The Upgrade Gap: Apple's New iOS Problem in One Chart

Stephen Lam/Reuters
Stephen Lam/Reuters

Updated 12:25 p.m.

Somewhere in the infrastructure of Apple’s mobile ecosystem, something has broken.

Last year, iPhone and iPad users upgraded in droves to the company’s new operating system, iOS 7. Just a week after its release, more than half had moved to the new system. A month after, more than 75 percent had made the jump.

This year, the release of Apple’s newest mobile operating system, iOS 8, isn’t quite going like that. That system came out more than a month ago, but, according to the analytics firm Mixpanel, yesterday was the first day more than half of users were registered as using it. It overtook iOS 7 only last week. Before that, it had lingered in the 45-percent area for weeks.

Thanks to this exclusive chart from Mixpanel, we can now see what those two upgrade cycles look like next to each other.


Comparing iOS 7 and iOS 8 Adoption Rates


There’s been a big, sticky gap between iOS 7 and iOS 8 upgrade rates.

This is more than a hiccup for Apple. The company promises that its hardware and software “just work,” but that tight integration requires consumers to upgrade every year. Perhaps this indicates more and more people sticking with older hardware rather than buying the newest phones—and avoiding the software upgrade due to worries it won't work on their older device. The chart also includes phones so old they can’t upgrade at all. The premier Apple blogger John Gruber called the lagging upgrades “very worrisome,” adding that they were “a canary-in-the-coal-mine indicator that casual users no longer trust Apple with major iOS updates.”

Is that true? It’s not as though iPhone users have always been thrilled to install a new Apple concoction.

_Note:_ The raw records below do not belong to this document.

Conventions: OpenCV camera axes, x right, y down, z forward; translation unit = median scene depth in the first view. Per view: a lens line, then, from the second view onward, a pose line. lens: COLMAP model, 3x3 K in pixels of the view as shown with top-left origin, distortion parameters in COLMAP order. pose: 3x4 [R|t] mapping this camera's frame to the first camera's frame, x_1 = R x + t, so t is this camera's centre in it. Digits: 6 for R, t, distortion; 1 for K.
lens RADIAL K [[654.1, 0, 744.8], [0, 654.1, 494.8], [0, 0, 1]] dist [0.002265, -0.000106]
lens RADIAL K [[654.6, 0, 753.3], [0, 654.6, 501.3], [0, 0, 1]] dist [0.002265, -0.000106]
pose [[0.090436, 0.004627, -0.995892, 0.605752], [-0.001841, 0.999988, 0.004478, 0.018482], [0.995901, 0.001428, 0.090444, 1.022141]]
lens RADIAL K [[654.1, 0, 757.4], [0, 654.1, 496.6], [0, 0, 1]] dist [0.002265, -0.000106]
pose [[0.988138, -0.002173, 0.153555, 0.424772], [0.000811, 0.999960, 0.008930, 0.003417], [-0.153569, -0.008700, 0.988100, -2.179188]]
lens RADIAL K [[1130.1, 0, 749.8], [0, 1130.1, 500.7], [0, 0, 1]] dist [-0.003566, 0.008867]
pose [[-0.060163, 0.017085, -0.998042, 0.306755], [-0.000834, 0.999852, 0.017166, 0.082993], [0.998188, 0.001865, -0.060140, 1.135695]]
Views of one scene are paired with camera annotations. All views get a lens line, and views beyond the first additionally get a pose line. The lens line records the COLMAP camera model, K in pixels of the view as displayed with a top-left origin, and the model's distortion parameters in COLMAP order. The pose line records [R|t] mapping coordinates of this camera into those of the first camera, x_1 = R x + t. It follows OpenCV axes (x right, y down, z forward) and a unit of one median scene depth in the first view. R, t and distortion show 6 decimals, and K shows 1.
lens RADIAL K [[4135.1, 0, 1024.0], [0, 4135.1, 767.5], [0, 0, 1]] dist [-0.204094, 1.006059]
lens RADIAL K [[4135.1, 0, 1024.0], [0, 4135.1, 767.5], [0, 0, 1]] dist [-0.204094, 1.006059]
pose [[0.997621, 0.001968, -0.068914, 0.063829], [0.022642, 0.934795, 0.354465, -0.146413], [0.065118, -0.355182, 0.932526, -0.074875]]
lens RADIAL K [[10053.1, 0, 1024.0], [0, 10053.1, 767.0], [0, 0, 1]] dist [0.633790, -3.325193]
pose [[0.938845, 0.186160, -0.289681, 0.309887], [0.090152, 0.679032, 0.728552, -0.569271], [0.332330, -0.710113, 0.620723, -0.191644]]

In the fall of 2012, many balked at the new version of iOS—the sixth—after it removed Google Maps and replaced it with a mistake-ridden Apple-made clone. But even that year, iOS 6 upgrade rates had still overtaken the 60-percent mark a month after release—a milestone iOS 8 has yet to reach. Despite all the Maps hoopla, consumers still installed it.

So we know something of what a software-associated rejection of a new iOS looks like. It looks better than this year’s pattern.

Gruber eventually came around to another view, though—one that I’m inclined to agree with. It’s not the software itself, he says, but the storage space that it requires. Upgrading an iPhone “over the air” (that is, not connecting it to iTunes) requires some five gigabytes of space on the phone. Who has five gigabytes of space on their phone?

Note this is only “over the air,” though. If you connect your phone to iTunes, it will upgrade it remotely, without requiring much extra space on the device. But many users long ago stopped thinking of their phone as tethered to a computer. Unless Apple reduces the size of that over-the-air upgrade, I wonder if an overwhelming upgrade to iOS 8 will ever happen.

So taste isn’t holding the new iOS back—only terabytes. And while it’s not the “canary-in-the-coal-mine” situation proclaimed at first by Gruber, with consumers distrusting Apple en masse, I do think the lagging iPhone upgrades this time around reflect an infrastructural crisis for Apple. Most iPhones still ship with a default 16 gigs. That’s just not very much. The new iPhone 5Cs ship with only eight default gigabytes.

If most users have switched to upgrading their phone over the air—and most, this chart hints, have—and if Apple continues to make phones with so little storage by default, then it will see its previously pristine upgrade rates plunge, and the nature of its products change.

One final note: These kinds of rates do vary wildly from ecosystem to ecosystem. It’s apples-to-oranges, or at least free-mobile-to-paid-desktop, but Windows 8 hasn’t even reached 14 percent of the market yet. It was released in 2012. And Windows XP, a 13-year-old piece of software, is still installed on almost 24 percent of PCs.